After losing nearly 50% of its value since fall 2006, AstraZeneca (AZN) made an about-face in the middle of March and is now trading at $48, nearly 37% above that low. This is one darn fine company, rated a 10 by the MSN Money Stock Scouter. Among many of its successful and lucrative products include the highly publicized Nexium and Crestor. The stock recently broke above its 50dma on a weekly chart--a positive technical event that signals a continued rise in price. Another good sign is that the company has been steadily increasing its dividend which now stands at $1.82 annually for a 3.9% dividend yield.

Other stocks that are rising from the ashes are Schering-Plough (SGP), King Pharmaceuticals (KG), and Novartis (NVS). I like the price action on the first two but am a bit hesitant about recommending Novartis. Sure, its price has increased by nearly 24% in the past several months but this is exactly the reason I'm being standoffish--at least for the moment. Its chart is looking toppy and I'd like to see it take a break before entering a trade. The other two companies have been steady eddies, and their consistent price pattern is something I find more reassuring. Schering blew out last quarter's estimates and is reporting good phase III test results with its hair follicle stimulating drug. King Pharmaceuticals is recovering from a two-year low. It recently broke heavy resistance at $10 and is rising steadily. The fundamentals on this company seem to be lackluster, but they did beat analysts' estimates for the past two quarters. I'm recommending this stock purely on the basis of its chart action.

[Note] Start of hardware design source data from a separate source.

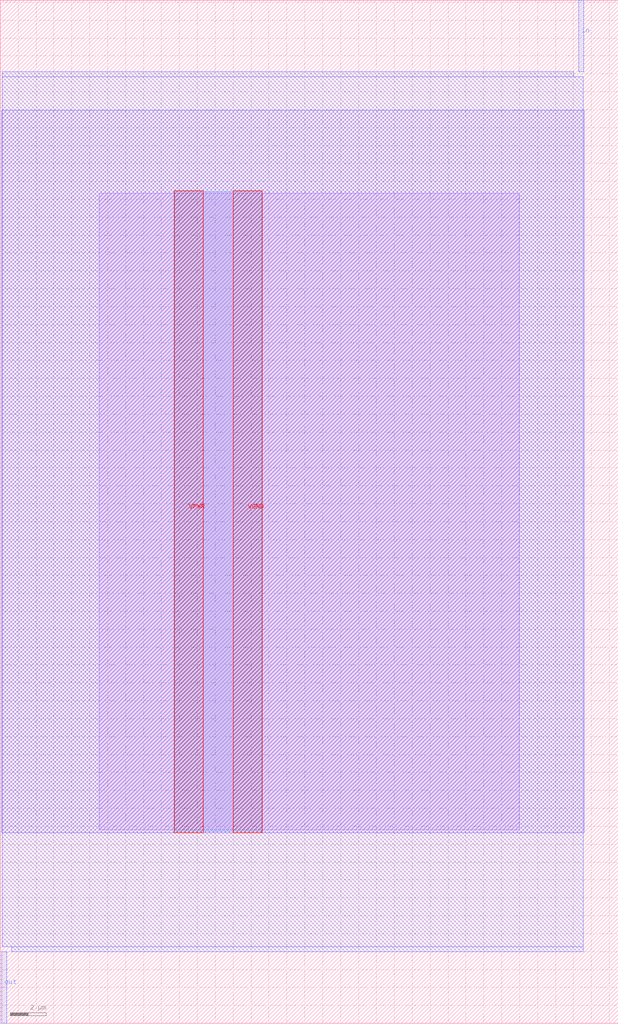
<source format=lef>
VERSION 5.7 ;
  NOWIREEXTENSIONATPIN ON ;
  DIVIDERCHAR "/" ;
  BUSBITCHARS "[]" ;
MACRO inverter
  CLASS BLOCK ;
  FOREIGN inverter ;
  ORIGIN 0.000 0.000 ;
  SIZE 34.500 BY 57.120 ;
  PIN VGND
    DIRECTION INOUT ;
    USE GROUND ;
    PORT
      LAYER met4 ;
        RECT 13.020 10.640 14.620 46.480 ;
    END
  END VGND
  PIN VPWR
    DIRECTION INOUT ;
    USE POWER ;
    PORT
      LAYER met4 ;
        RECT 9.720 10.640 11.320 46.480 ;
    END
  END VPWR
  PIN in
    DIRECTION INPUT ;
    USE SIGNAL ;
    PORT
      LAYER met2 ;
        RECT 32.290 53.120 32.570 57.120 ;
    END
  END in
  PIN out
    DIRECTION OUTPUT TRISTATE ;
    USE SIGNAL ;
    PORT
      LAYER met2 ;
        RECT 0.090 0.000 0.370 4.000 ;
    END
  END out
  OBS
      LAYER li1 ;
        RECT 5.520 10.795 28.980 46.325 ;
      LAYER met1 ;
        RECT 0.070 10.640 32.590 50.960 ;
      LAYER met2 ;
        RECT 0.100 52.840 32.010 53.120 ;
        RECT 0.100 4.280 32.560 52.840 ;
        RECT 0.650 4.000 32.560 4.280 ;
      LAYER met3 ;
        RECT 9.730 10.715 14.610 46.405 ;
  END
END inverter
END LIBRARY


</source>
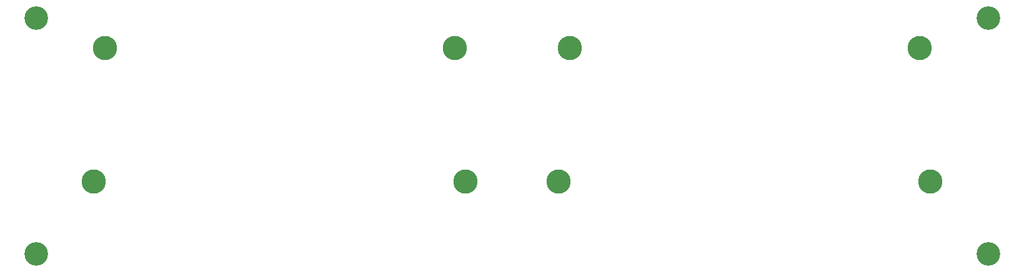
<source format=gts>
G04 #@! TF.GenerationSoftware,KiCad,Pcbnew,7.0.8*
G04 #@! TF.CreationDate,2024-02-01T01:17:55-07:00*
G04 #@! TF.ProjectId,loggerpanel,6c6f6767-6572-4706-916e-656c2e6b6963,v1*
G04 #@! TF.SameCoordinates,Original*
G04 #@! TF.FileFunction,Soldermask,Top*
G04 #@! TF.FilePolarity,Negative*
%FSLAX46Y46*%
G04 Gerber Fmt 4.6, Leading zero omitted, Abs format (unit mm)*
G04 Created by KiCad (PCBNEW 7.0.8) date 2024-02-01 01:17:55*
%MOMM*%
%LPD*%
G01*
G04 APERTURE LIST*
%ADD10C,3.200000*%
%ADD11C,3.300000*%
G04 APERTURE END LIST*
D10*
X210000000Y-90000000D03*
X81000000Y-90000000D03*
D11*
X88800000Y-112170000D03*
X90300000Y-94070000D03*
X137700000Y-94070000D03*
X139200000Y-112170000D03*
X151800000Y-112170000D03*
X153300000Y-94070000D03*
X200700000Y-94070000D03*
X202200000Y-112170000D03*
D10*
X210000000Y-122000000D03*
X81000000Y-122000000D03*
M02*

</source>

There are three other stocks here that have been doing exceptionally well: Elan (ELN), Wyeth (WYE), and Valent (VRX). The reason that I'm not giving them two thumbs up is that they all look over-extended and are likely due for a breather, but I'd keep them on a watch list.

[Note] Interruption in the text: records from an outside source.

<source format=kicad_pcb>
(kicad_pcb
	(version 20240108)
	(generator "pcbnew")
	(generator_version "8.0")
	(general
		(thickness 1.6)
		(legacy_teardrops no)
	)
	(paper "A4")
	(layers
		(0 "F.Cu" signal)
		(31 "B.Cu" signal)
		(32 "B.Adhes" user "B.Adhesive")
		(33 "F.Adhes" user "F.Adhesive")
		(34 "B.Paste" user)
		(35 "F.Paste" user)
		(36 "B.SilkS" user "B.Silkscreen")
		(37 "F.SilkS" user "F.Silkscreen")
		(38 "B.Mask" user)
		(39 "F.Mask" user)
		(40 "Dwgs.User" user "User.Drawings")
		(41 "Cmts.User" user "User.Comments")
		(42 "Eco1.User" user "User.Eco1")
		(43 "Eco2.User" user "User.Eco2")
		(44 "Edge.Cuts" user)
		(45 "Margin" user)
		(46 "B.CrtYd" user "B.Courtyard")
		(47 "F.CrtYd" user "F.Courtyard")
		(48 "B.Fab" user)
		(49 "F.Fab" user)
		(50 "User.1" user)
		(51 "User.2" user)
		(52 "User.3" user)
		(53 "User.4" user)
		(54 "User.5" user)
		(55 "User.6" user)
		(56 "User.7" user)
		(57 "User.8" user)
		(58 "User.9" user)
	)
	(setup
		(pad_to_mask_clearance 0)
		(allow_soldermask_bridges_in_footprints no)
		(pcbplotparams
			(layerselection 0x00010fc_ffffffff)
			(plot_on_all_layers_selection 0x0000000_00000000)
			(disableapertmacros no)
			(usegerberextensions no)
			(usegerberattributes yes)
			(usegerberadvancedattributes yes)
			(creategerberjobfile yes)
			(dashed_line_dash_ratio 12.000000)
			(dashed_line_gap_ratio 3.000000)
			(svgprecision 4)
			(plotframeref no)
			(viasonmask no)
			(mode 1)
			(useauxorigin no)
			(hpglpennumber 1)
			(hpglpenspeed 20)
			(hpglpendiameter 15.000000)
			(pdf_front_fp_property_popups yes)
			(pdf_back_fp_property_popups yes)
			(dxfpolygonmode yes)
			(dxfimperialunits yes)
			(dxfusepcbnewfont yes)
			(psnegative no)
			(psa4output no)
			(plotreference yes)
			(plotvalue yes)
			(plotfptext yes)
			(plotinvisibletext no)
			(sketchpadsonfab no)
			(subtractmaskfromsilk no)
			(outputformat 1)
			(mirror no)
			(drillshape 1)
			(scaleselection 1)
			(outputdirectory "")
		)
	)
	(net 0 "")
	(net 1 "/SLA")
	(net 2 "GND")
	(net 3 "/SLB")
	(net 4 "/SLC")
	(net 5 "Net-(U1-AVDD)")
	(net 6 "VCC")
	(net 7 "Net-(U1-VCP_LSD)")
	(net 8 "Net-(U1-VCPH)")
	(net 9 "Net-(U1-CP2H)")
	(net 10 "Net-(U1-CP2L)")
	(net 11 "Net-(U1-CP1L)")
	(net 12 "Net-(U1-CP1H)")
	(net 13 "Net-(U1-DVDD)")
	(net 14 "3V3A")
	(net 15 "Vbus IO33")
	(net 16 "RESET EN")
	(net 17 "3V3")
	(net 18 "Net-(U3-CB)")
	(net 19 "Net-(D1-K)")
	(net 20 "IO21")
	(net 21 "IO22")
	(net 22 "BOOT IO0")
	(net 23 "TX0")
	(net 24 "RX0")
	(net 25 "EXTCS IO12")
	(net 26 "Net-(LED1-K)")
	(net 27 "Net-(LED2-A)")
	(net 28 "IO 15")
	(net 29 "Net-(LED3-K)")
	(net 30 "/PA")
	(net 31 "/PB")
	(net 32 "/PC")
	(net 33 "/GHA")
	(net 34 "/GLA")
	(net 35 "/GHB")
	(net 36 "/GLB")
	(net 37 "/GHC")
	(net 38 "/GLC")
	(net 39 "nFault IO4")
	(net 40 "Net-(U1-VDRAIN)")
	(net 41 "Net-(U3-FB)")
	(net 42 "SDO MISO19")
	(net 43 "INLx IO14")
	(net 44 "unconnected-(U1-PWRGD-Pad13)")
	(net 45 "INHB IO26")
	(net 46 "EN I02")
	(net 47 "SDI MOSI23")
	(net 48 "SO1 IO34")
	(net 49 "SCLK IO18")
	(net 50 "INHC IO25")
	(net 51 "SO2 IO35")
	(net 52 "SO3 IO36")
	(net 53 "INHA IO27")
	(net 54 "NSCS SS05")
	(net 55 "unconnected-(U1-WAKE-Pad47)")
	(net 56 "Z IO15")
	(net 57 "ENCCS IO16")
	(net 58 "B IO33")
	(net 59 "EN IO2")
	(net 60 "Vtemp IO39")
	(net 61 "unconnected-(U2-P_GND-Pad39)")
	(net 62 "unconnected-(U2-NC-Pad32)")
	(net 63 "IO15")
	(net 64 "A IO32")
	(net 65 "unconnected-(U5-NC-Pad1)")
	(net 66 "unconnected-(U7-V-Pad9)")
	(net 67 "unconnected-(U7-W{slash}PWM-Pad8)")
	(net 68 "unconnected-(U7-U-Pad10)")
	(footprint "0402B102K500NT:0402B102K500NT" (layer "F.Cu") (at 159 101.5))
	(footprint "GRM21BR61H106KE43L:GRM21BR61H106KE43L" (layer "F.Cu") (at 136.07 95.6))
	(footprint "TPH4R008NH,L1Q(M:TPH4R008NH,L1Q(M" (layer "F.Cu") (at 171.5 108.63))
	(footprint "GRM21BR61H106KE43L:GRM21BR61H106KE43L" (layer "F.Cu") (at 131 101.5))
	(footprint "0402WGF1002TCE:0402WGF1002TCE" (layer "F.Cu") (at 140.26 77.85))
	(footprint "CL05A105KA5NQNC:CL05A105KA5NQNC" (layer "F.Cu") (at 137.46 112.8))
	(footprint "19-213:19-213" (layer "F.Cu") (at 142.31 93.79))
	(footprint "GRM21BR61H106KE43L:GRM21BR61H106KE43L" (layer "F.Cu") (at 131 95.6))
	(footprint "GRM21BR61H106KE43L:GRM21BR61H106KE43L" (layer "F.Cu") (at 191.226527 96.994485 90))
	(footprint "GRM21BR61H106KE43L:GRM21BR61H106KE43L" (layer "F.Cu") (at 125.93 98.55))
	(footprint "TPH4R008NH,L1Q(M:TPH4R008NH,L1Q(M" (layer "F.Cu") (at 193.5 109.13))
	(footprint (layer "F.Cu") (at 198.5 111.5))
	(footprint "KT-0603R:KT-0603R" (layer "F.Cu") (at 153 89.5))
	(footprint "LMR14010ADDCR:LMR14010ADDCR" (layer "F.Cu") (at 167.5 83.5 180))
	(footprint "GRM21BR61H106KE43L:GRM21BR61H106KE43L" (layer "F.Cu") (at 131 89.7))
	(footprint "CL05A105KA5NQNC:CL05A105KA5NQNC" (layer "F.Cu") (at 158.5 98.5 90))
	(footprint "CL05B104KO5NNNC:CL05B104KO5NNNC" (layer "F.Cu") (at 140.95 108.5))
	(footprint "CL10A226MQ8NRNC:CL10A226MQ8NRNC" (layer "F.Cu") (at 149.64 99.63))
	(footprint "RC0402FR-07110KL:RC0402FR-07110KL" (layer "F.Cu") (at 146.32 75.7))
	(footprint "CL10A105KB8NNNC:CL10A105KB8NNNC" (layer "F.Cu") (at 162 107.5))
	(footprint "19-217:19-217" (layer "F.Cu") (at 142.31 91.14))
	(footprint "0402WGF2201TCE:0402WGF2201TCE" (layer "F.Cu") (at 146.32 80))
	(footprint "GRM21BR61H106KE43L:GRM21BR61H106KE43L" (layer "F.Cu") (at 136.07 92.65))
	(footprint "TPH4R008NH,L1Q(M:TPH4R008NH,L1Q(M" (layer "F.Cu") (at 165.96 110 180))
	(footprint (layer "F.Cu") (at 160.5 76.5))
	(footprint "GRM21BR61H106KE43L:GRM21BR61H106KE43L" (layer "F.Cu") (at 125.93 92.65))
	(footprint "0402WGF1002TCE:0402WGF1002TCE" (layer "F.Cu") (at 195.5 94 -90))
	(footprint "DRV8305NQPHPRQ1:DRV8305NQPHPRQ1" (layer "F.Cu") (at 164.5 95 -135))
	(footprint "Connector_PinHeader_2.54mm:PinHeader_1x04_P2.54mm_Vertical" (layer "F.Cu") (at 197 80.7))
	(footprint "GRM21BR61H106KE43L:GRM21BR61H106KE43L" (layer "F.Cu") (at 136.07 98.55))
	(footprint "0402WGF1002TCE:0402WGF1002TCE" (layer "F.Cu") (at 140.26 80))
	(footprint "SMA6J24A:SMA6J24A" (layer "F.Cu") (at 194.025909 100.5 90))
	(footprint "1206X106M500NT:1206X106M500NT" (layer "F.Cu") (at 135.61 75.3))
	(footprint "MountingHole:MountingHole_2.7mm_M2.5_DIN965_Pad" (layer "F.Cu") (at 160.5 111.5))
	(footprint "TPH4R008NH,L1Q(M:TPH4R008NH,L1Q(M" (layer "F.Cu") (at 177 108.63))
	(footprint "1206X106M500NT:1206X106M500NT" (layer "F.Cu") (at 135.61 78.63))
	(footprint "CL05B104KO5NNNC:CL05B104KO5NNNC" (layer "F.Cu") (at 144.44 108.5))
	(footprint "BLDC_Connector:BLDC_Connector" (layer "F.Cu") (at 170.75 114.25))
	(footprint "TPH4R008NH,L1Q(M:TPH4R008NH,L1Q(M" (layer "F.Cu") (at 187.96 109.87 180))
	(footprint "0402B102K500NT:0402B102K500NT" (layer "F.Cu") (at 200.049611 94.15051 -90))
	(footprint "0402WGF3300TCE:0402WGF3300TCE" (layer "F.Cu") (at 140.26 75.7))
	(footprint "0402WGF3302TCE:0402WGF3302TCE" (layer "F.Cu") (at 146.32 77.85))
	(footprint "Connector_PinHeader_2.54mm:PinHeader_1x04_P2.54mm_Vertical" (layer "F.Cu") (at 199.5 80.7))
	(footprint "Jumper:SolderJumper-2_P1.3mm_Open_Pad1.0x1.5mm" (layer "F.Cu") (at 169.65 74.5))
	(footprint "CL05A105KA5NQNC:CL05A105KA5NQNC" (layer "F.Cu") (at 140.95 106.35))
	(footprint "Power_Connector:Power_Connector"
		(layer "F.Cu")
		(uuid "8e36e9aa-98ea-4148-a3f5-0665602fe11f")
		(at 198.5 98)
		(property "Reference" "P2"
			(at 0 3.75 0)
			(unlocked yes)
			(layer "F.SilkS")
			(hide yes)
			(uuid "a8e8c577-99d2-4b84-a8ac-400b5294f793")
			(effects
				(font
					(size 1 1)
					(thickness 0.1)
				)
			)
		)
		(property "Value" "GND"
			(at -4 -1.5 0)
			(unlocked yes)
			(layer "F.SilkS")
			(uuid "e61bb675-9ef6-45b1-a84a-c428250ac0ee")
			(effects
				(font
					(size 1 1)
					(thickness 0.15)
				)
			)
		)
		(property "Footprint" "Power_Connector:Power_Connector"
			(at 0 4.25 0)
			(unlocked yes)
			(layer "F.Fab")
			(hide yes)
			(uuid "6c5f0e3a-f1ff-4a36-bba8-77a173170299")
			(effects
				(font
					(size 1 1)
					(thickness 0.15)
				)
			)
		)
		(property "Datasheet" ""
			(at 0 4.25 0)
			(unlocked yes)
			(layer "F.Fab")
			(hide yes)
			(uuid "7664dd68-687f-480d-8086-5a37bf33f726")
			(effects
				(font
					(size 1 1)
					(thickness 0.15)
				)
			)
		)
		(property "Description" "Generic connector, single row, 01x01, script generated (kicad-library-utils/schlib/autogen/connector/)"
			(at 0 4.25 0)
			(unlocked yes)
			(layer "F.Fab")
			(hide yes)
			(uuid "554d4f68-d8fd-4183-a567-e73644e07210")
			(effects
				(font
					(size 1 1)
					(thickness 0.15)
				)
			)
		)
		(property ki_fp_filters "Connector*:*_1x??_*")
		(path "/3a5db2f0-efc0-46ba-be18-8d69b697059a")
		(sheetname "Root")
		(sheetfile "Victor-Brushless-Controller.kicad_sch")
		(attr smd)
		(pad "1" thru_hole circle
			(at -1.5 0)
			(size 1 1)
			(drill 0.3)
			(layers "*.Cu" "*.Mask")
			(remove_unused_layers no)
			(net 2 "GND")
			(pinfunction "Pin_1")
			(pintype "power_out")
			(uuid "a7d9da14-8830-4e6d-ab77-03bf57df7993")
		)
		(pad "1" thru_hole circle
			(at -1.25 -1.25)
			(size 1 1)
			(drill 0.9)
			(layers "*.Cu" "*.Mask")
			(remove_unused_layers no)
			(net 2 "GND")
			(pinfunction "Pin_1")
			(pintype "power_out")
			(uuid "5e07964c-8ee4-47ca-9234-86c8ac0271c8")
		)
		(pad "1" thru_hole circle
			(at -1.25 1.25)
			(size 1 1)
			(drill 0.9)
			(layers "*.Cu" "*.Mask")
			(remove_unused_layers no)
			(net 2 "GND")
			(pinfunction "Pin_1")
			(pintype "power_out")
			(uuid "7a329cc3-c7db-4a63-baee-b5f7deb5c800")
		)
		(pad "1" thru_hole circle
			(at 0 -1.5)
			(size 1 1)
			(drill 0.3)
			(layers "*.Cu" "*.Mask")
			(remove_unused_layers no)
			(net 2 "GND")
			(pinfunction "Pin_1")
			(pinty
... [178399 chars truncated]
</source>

My plan for today was to include the biotechs but there are literally hundreds of companies in this group and it's taking me much longer to analyze than I had expected. Tomorrow I promise this will all be wrapped up, but you won't be disappointed 'cause there's quite a few sexies in the lineup.

Trading Note: I'm seeing large topping tails on the the PPH and the BBH (the pharmaceutical and biotech ETFs) and in many of the drug stock charts. This generally bodes ill for continued upward movement in the short-term. Keep this in mind if you're looking to buy either the ETFs or some of the underlying stocks. Patience, in this case, is a virtue and will ultimately be rewarded.